EVOLVE_REENABLE_DELTA_SCALE
Scale factor that converts re-enable success error into a probability update.
EVOLVE_REENABLE_MAX
Upper bound for adaptive connection re-enable probability.
EVOLVE_REENABLE_MIN
Lower bound for adaptive connection re-enable probability.
EVOLVE_REENABLE_MIN_SAMPLES
Minimum re-enable observations required before the controller trusts its adaptation signal.
EVOLVE_REENABLE_TARGET
Desired success ratio for connection re-enable attempts during adaptive mutation control.
EVOLVE_SPECIES_HISTORY_MAX
Maximum number of species-history snapshots to retain for telemetry and later export.
EVOLVE_SURVIVAL_THRESHOLD_DEFAULT
Survivor fraction used when choosing the parent pool inside each species.

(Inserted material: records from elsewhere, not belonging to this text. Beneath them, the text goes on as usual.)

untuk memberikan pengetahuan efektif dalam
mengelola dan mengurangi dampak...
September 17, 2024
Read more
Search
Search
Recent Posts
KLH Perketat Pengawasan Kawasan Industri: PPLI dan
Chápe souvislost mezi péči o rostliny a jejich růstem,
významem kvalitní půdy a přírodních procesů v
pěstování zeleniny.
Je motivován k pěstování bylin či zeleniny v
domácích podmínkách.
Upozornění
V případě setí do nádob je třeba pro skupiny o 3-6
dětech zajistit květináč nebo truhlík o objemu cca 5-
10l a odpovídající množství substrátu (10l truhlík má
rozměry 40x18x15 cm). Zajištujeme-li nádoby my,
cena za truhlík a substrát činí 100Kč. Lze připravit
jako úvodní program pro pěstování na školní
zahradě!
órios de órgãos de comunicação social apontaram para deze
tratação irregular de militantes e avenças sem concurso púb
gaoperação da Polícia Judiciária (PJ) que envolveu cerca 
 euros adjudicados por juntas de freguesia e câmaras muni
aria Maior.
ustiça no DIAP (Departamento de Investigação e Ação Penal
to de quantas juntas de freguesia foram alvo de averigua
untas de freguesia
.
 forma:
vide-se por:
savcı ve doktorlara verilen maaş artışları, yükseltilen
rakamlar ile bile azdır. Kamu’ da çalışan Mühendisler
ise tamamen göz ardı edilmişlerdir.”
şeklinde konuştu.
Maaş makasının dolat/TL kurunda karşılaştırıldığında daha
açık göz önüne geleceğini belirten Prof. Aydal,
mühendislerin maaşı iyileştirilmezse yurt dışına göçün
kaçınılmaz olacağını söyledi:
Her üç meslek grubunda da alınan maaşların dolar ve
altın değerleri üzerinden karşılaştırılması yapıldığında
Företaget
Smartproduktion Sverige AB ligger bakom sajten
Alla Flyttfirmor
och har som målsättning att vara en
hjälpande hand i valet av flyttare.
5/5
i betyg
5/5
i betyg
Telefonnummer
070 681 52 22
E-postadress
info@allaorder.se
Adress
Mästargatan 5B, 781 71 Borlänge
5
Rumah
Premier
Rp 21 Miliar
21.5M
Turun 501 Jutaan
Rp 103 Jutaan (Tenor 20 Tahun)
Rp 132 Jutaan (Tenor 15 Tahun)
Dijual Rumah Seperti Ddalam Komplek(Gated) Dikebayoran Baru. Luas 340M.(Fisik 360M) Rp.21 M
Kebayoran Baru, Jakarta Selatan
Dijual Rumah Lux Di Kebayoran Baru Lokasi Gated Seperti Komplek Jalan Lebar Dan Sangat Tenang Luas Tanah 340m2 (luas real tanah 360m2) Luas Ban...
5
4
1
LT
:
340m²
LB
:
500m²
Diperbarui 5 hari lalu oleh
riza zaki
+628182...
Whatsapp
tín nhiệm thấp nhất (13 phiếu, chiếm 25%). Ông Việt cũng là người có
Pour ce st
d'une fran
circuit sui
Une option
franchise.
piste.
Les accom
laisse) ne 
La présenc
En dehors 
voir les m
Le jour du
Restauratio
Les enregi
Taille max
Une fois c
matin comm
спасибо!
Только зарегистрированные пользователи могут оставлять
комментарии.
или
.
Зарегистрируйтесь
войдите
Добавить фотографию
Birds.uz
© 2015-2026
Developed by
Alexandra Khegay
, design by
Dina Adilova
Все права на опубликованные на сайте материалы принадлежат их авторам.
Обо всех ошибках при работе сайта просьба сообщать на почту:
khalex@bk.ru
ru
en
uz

EVOLVE_TARGET_FRONT_LOWER_RATIO
Lower ratio threshold for Pareto front size vs target.
When the first front shrinks below this band, the controller can relax epsilon to avoid over-pruning.
EVOLVE_TARGET_FRONT_MIN
Minimum target front size used for adaptive epsilon tuning.
Small Pareto fronts are easy to overfit, so the epsilon controller never aims below this floor.
EVOLVE_TARGET_FRONT_UPPER_RATIO
Upper ratio threshold for Pareto front size vs target.
When the first front grows beyond this band, the controller can tighten epsilon to recover pressure.
EVOLVE_YOUNG_MULTIPLIER_DEFAULT
Fitness-sharing multiplier applied to species that are still in their early growth window.
EVOLVE_YOUNG_THRESHOLD_DEFAULT
Generation threshold below which a species is still treated as young.